Note from the Editor

Winter of '93-94  (Albuquerque, NM):

To say that I didn't like my job is an understatement.

I was a restaurant manager in the northeast heights and worked for a man who's management style bordered on dictatorial.  So I worked--a lot.

Brian E. Scott was one of my bartenders, and John Dunkin was my daily Gin & Tonic drinking regular.

As Brian and I worked and John drank, we talked.   I still hung on to my ambitions:   a writer, magazine editor, budding novelist.   Brian wrote too, and John, an engineer at Sandia Labs, always wanted to do more.  So we launched Signature:  Writing of the New West--basically meeting on the shifts that Brian and I worked together.

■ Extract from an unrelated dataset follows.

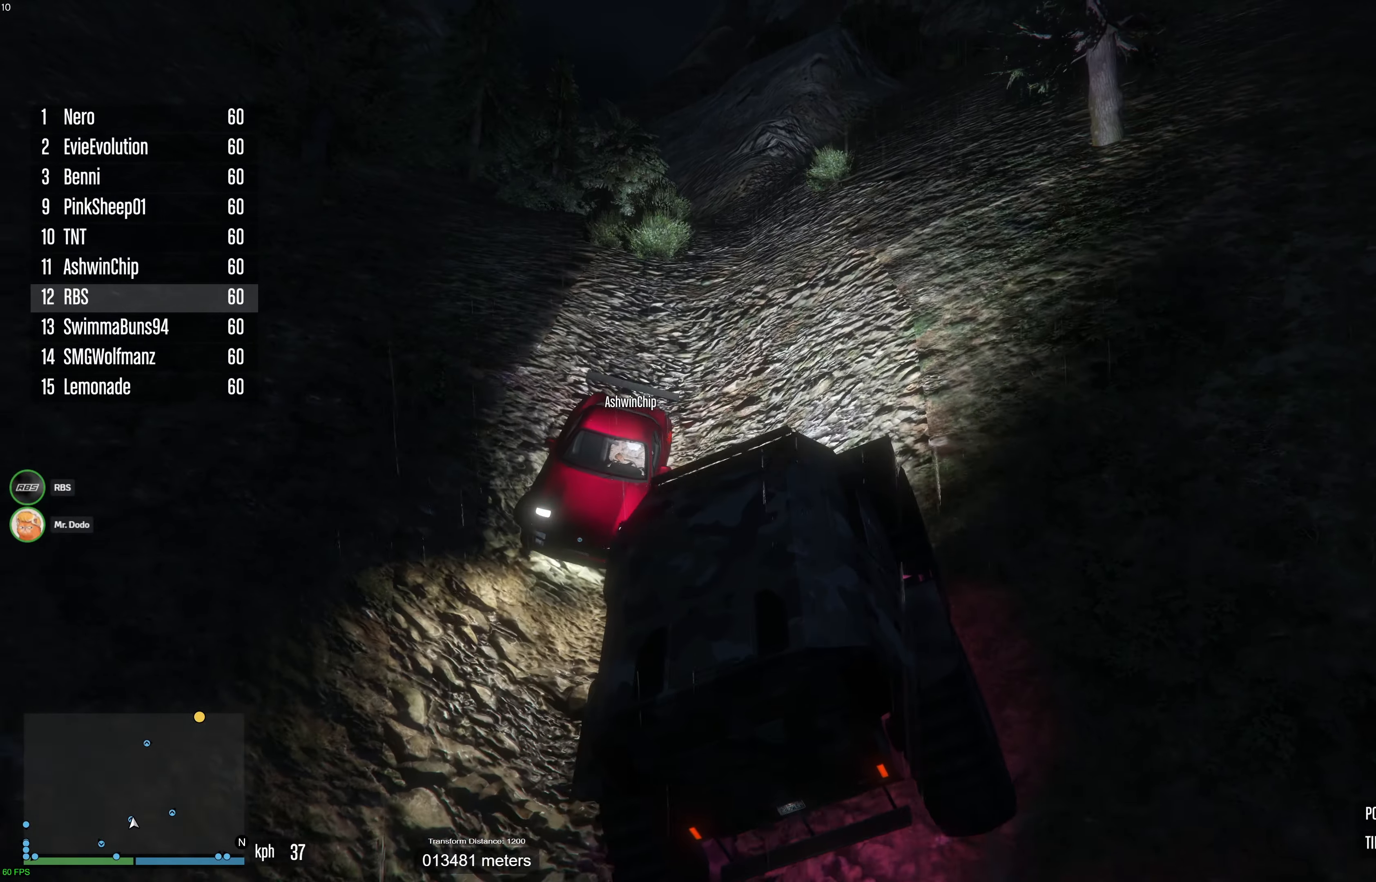
{"buttons": ["R2"], "left_stick": "center", "right_stick": "center", "events": [[50, "left_stick", "right"], [233, "left_stick", "center"], [283, "left_stick", "right"], [400, "left_stick", "center"]]}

None of us knew what we were doing, but we hatched the plan:  create a flyer and send it to the various colleges (in the Rocky Mountains and southwest) asking for submissions, collect submissions, publish a magazine.   

After struggling to get submissions, we finally collected enough for our first issue and went to press:  100 issues at probably $2.00 an issue for production and sold at $3.00.   None of us had a lot of money to publish a literary magazine nor did we want to dump very much money into it.   We did love writing, but was there a market for it?   Turns out that there wasn't much of one.

The magazine landed with a horrendous thud.   Since I, literally, worked all the time, I didn't have a chance to push it at the various open mikes that were springing up in ABQ.  Brian was still in school trying to finish up his degree and cultivating a dangerous habit.   John had a family and spent his free time drinking in my bar.

Eventually I quit managing restaurants; Brian moved on to UNM; and John died.  My ambitions of being a literary magazine editor, for the most part, died as well.   My lone copy of the magazine languished in a filing cabinet until I pulled it out the other day.   And, while the production standards were a bit on the cheap side, the writing held up remarkably well.


Then I thought, what if I published a 2nd issue, but did it online?   What would it look like today?